## EXERCISE BRIEF
The entries below should be copied exactly and completely.

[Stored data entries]
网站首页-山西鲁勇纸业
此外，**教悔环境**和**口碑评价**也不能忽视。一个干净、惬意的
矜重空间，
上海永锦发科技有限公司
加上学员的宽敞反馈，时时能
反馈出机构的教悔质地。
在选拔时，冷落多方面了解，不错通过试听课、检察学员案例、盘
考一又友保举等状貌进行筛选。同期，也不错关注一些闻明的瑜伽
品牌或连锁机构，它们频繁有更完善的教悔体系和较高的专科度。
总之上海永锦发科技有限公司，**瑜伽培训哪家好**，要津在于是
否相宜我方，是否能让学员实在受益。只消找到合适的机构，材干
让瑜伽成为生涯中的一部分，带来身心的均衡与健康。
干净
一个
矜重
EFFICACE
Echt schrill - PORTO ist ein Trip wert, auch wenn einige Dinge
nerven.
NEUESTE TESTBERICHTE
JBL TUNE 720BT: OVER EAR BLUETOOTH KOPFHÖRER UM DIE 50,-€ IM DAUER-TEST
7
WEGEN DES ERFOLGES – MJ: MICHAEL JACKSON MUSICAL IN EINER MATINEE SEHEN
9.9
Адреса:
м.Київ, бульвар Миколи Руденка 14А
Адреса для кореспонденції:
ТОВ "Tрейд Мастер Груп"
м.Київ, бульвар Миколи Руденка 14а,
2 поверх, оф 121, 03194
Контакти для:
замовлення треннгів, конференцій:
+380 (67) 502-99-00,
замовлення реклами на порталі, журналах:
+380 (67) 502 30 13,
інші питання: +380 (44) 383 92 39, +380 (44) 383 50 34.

## RESPONSE AREA
网站首页-山西鲁勇纸业
此外，**教悔环境**和**口碑评价**也不能忽视。一个干净、惬意的
矜重空间，
上海永锦发科技有限公司
加上学员的宽敞反馈，时时能
反馈出机构的教悔质地。
在选拔时，冷落多方面了解，不错通过试听课、检察学员案例、盘
考一又友保举等状貌进行筛选。同期，也不错关注一些闻明的瑜伽
品牌或连锁机构，它们频繁有更完善的教悔体系和较高的专科度。
总之上海永锦发科技有限公司，**瑜伽培训哪家好**，要津在于是
否相宜我方，是否能让学员实在受益。只消找到合适的机构，材干
让瑜伽成为生涯中的一部分，带来身心的均衡与健康。
干净
一个
矜重
EFFICACE
Echt schrill - PORTO ist ein Trip wert, auch wenn einige Dinge
nerven.
NEUESTE TESTBERICHTE
JBL TUNE 720BT: OVER EAR BLUETOOTH KOPFHÖRER UM DIE 50,-€ IM DAUER-TEST
7
WEGEN DES ERFOLGES – MJ: MICHAEL JACKSON MUSICAL IN EINER MATINEE SEHEN
9.9
Адреса:
м.Київ, бульвар Миколи Руденка 14А
Адреса для кореспонденції:
ТОВ "Tрейд Мастер Груп"
м.Київ, бульвар Миколи Руденка 14а,
2 поверх, оф 121, 03194
Контакти для:
замовлення треннгів, конференцій:
+380 (67) 502-99-00,
замовлення реклами на порталі, журналах:
+380 (67) 502 30 13,
інші питання: +380 (44) 383 92 39, +380 (44) 383 50 34.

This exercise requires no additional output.